One person tweeted: “I am not watching #TheSplit – Twitter has told me enough for me to know it would drive me too crazy.
“I shall stick to American lawyer dramas where I can a least pretend to myself absurdities down to jurisdictional differences.”
Another fumed: “This is getting crazier by the minute and sadly is not doing the family legal profession any favours.
“Firstly many family solicitors are in complex relationships or working with their ex partners and clients are rarely represented by solicitors that are related.”
A third asked: “What, pray tell, is a ‘prelim hearing’? And which of us this side of the pond has ever ‘cited’ undue influence? Five minutes in and I’m lobbing items at the tellybox.”
Meanwhile, one viewer sarcastically wrote: “Hang on, this gets better! So they’ve exchanged Form E and ten minutes later they’re having a chat about it in one of the client’s garden?
“Solicitor for the wife had represented husband but it’s OK because the retainer wasn’t signed. Blimey!”
Others complained that they could not keep up with the storyline, with one writing: “I haven’t a glue what’s going on in #TheSplit and this glossy series is certainly not like the lawyers I know.”
“Sorry I tried to get into #TheSPlit again this week and just can’t its not that good,” said another.
Leaving the legal criticism behind, writer Abi recently spoke about the need to create a drama series centred around a complex family.

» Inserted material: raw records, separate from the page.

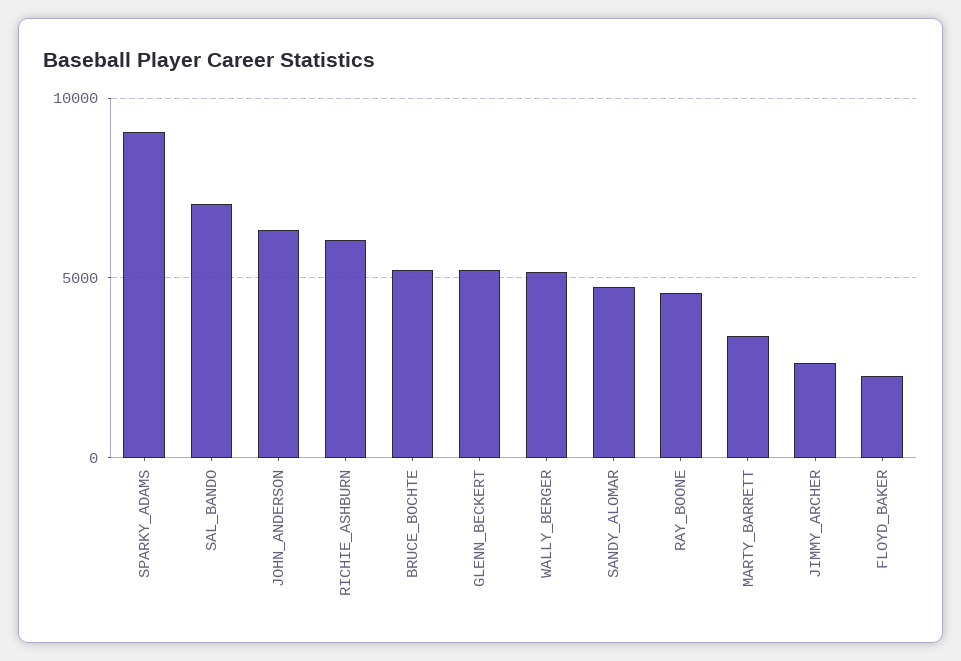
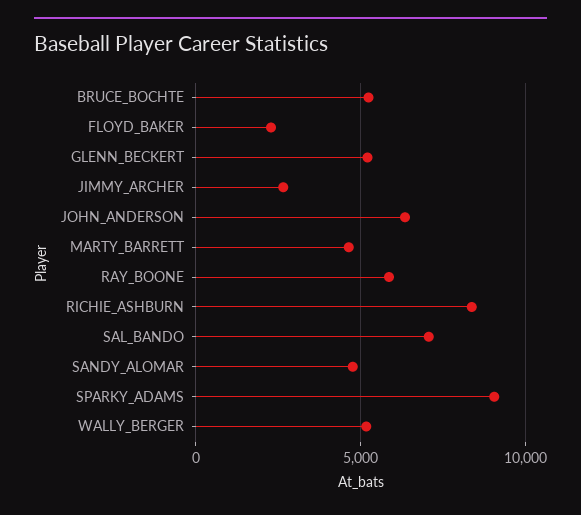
  {
    "SPARKY_ADAMS": 9000,
    "SAL_BANDO": 7000,
    "JOHN_ANDERSON": 6500,
-   "RICHIE_ASHBURN": 6000,
+   "RICHIE_ASHBURN": 8500,
    "BRUCE_BOCHTE": 5000,
    "GLENN_BECKERT": 5000,
    "WALLY_BERGER": 5000,
    "SANDY_ALOMAR": 5000,
-   "RAY_BOONE": 4500,
+   "RAY_BOONE": 6000,
-   "MARTY_BARRETT": 3500,
+   "MARTY_BARRETT": 4500,
    "JIMMY_ARCHER": 2500,
    "FLOYD_BAKER": 2500
  }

“I really wanted to tell a story that had all the energy, warmth, vitality and complexity you find in families,” she told The Guardian.
“I think inherently people are scared of talking about it.
“You go out to dinner and speak to a couple who are divorcing, and you sympathise and gossip and then you go home and cling to each other and think, ‘Thank God that’s not us.’
“Yet everybody in a long-term relationship has at some point looked at their own marriage and relationship and wondered. What I hope The Split does is look at that grey area and say, what if?”
However, she did stress the importance of the legal aspect, saying: “The legal stuff is important but it’s really a drama about the personal choices and how our attitudes towards love and marriage and relationships change as we get older.”
She added: “The world of the court is very dark, very austere, trying to make that feel fresh without resorting to all the standard tropes is really hard.
“One of the most exciting things in making this a story about solicitors and not barristers is that you get to spend time in the office. I’ve loved offices ever since I wrote The Hour.”
The Split continues next Tuesday on BBC One at 9pm.